Exercise objective
When you reach the line containing "Provide a mask" in the data below, begin returning lines exactly as written, and stop once the line containing "Contour wanted: the" has been returned.
#### Provided records
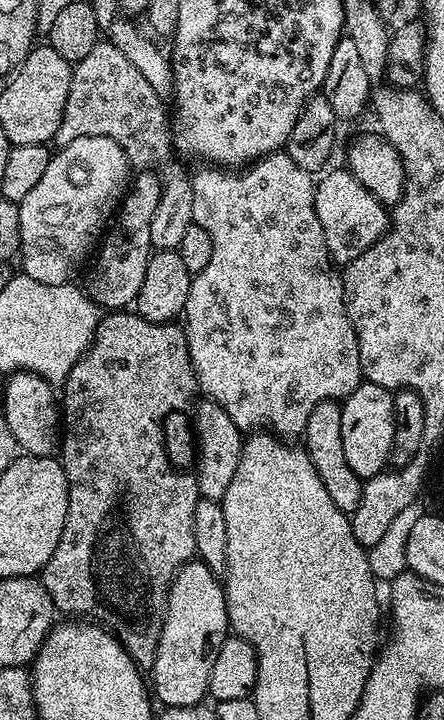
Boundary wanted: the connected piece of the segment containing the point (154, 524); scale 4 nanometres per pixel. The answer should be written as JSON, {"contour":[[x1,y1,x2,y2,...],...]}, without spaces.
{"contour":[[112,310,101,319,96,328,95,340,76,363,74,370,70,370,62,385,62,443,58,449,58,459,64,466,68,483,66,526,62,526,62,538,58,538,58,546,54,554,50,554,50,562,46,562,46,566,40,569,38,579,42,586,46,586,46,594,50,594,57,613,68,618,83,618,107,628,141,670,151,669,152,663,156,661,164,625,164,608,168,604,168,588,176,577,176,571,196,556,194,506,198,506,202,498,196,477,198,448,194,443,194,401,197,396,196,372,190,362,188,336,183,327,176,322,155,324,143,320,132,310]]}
########
#### Provided records
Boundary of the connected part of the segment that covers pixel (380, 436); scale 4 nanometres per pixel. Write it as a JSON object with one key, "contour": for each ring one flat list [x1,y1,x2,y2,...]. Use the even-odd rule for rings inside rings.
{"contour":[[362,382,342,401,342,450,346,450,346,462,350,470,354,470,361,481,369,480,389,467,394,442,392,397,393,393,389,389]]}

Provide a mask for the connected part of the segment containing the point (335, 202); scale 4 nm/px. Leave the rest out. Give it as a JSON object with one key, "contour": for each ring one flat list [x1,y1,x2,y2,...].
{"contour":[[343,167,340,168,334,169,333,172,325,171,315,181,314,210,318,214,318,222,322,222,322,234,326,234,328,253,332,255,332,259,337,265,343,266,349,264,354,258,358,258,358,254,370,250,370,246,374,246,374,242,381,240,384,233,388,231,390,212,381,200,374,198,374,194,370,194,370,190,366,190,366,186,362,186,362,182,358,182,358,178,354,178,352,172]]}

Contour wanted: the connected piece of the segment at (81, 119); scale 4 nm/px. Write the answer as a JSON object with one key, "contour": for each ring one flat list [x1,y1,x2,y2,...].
########
Output of the exercise
Provide a mask for the connected part of the segment containing the point (335, 202); scale 4 nm/px. Leave the rest out. Give it as a JSON object with one key, "contour": for each ring one flat list [x1,y1,x2,y2,...].
{"contour":[[343,167,340,168,334,169,333,172,325,171,315,181,314,210,318,214,318,222,322,222,322,234,326,234,328,253,332,255,332,259,337,265,343,266,349,264,354,258,358,258,358,254,370,250,370,246,374,246,374,242,381,240,384,233,388,231,390,212,381,200,374,198,374,194,370,194,370,190,366,190,366,186,362,186,362,182,358,182,358,178,354,178,352,172]]}

Contour wanted: the connected piece of the segment at (81, 119); scale 4 nm/px. Write the answer as a JSON object with one key, "contour": for each ring one flat list [x1,y1,x2,y2,...].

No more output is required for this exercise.